Cash & foreign exchange
We see cash as a practical and accessible means of investment that fulfils everyday financial demands. Choose a deposit account that makes cash readily available, or a fixed-term account with potentially higher returns.
Cash plays an important part in your total wealth strategy. As an investment it helps diversify your total portfolio and can help protect your assets by limiting volatility during turbulent times. However, that does not mean that cash assets should just sit in the bank: all your assets should be placed to maximise their potential return and our cash offerings reflect this. Alongside standard deposit accounts we also offer fixed term deposits, life wrapper deposits and dual currency instruments. By using all the tools available, you can earn potentially higher returns than typical deposit accounts.
A fixed-term deposit can provide a higher return than traditional deposit accounts if you are looking to deposit cash for periods of one month to one year. If your circumstances change and you need to withdraw funds from the deposit before the agreed maturity date then penalties will apply. Your Relationship Manager will advise you of the precise cost prior to breaking the deposit although if there is a significant period of time between requesting this quote and then deciding to break the deposit, the penalties may rise if interest rates generally have risen during this period.
Life wrapper deposits
Working with respected offshore insurance companies HSBC Private Bank has expanded its sterling cash management solutions to include an investment that can deliver enhanced returns compared to conventional cash management solutions currently available. This is achieved by holding your cash deposits indirectly within an offshore investment bond (the 'Bond') structured as an open-ended whole-of-life assurance contract.
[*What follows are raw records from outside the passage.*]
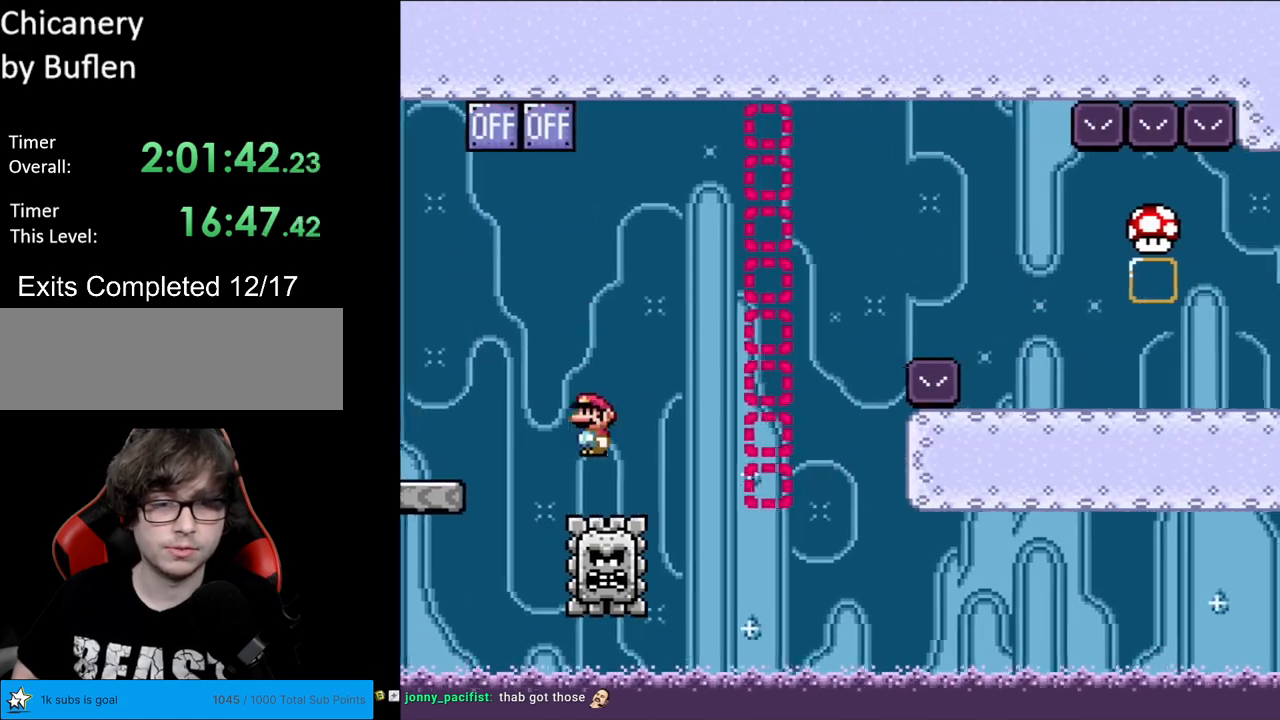
{"buttons": ["A", "X", "DPAD_RIGHT"], "events": []}
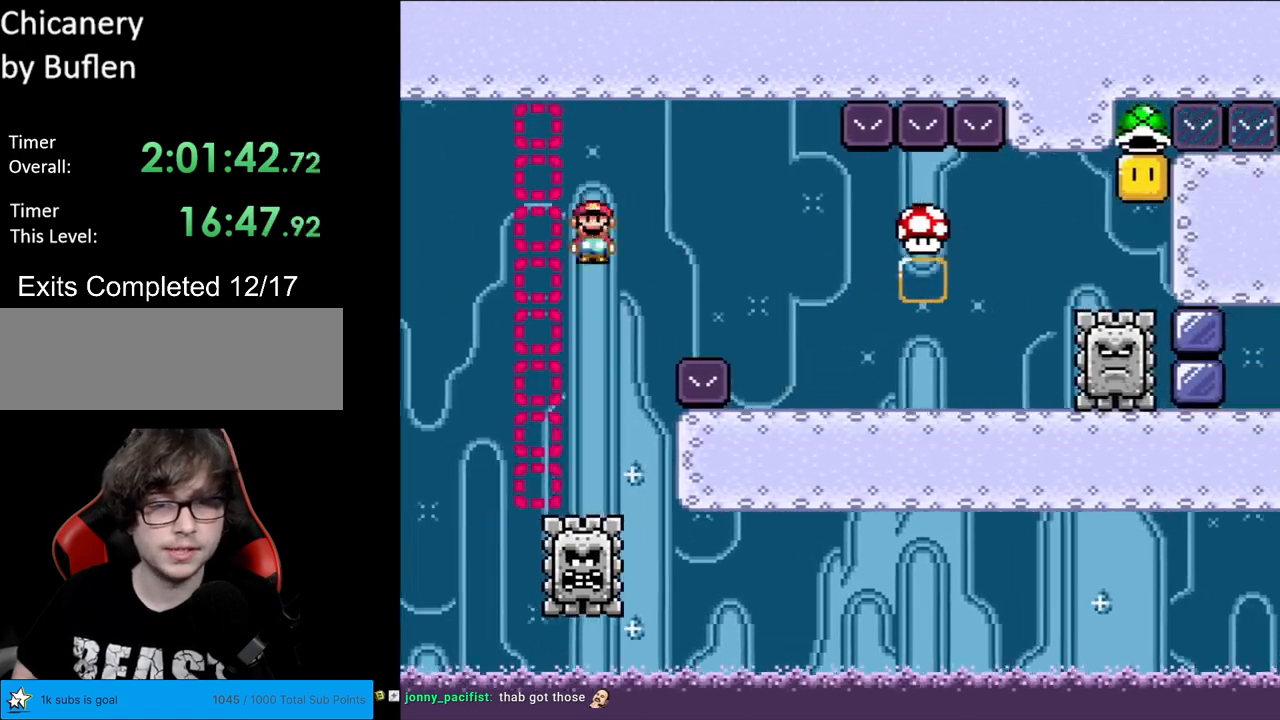
{"buttons": ["X", "DPAD_RIGHT"], "events": [[283, "A", "up"]]}
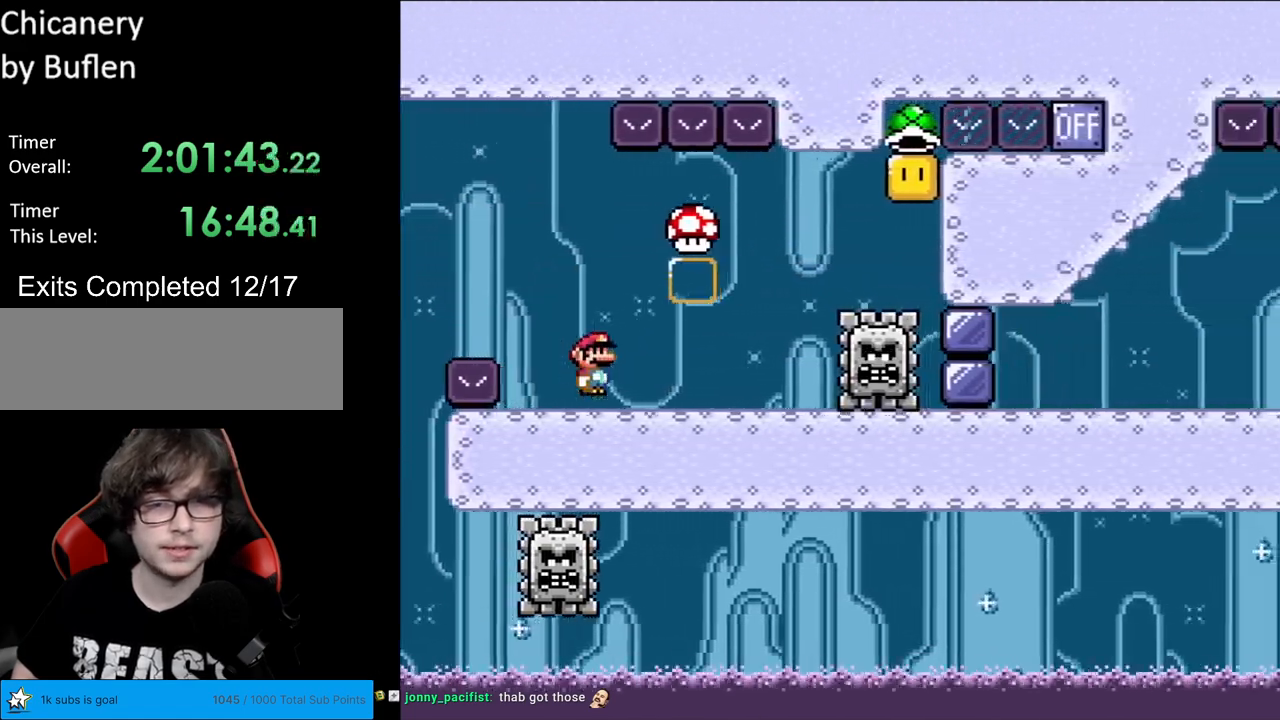
{"buttons": ["X", "DPAD_RIGHT"], "events": [[17, "A", "down"], [117, "A", "up"]]}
All life wrapper deposits are subject to credit default risk if the deposit taker should default. In the case of a fixed term deposit your investment may be subject to inflation risk.
The Bond offers access to a range of banks and building societies with competing interest rates over a variety of terms.
Dual currency instruments
A dual currency instrument is of particular benefit if you need to convert the value of your instrument to another currency at the end of the fixed term. These instruments can also be useful if you have a future foreign currency need as it offers the potential for a higher interest rate than traditional fixed term instruments to compensate for the inherent currency risk.
A dual currency instrument provides an enhanced rate of interest in return for making a fixed-term deposit and for taking some currency risk. Depositors receive a return that comprises interest on the deposit plus a premium received from the sale of a put or call currency option. Generally, if you set the conversion rate close to the prevailing spot rate, you are exposed to more potential risk and will be offered a higher coupon.
However, as the instrument is set for a fixed term you cannot convert or receive the deposit back early without paying breakage costs. If the exchange rate is weaker at the end of the deposit term your deposited amount might have to be converted at a less favourable exchange rate which could lead to a loss greater than the value of the coupon received. This does not constitute a 'hedge' of your currency requirements as conversion is not guaranteed upon maturity.
One of the largest foreign banking networks
With 75 offices in 60 countries and territories worldwide, HSBC's foreign exchange teams have an extensive geographic footprint. This, combined with its expertise in many local markets, brings valuable market insights, which can enhance your foreign exchange dealings. For example, we can access the expertise of HSBC's many treasury centres across the Asia-Pacific. These centres enjoy excellent connections with key participants and decision makers in the Asian financial markets.
HSBC also benefits from one of the largest foreign banking networks in Latin America while the emerging European, Middle Eastern and African markets are a strategic area of growth. Importantly, HSBC's services are not limited to core markets only. HSBC's global footprint and historic background mean that we are equally well placed to serve your foreign exchange needs in emerging markets.
It is important to note that the capital value of, and income from, any investment may go down as well as up and you may not get back the full amount invested.
We recommend that you consider investments held with us within the overall context of your overall wealth and maintain prudent diversification across asset classes, products and counterparties.